[Supplied data Boundary: Start]
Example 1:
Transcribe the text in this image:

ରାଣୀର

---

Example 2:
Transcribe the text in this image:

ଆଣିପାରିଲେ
[Supplied data Boundary: End]
> What you will do: Would you copy the data exactly as shown above?

> Solution:
Example 1:
Transcribe the text in this image:

ରାଣୀର

---

Example 2:
Transcribe the text in this image:

ଆଣିପାରିଲେ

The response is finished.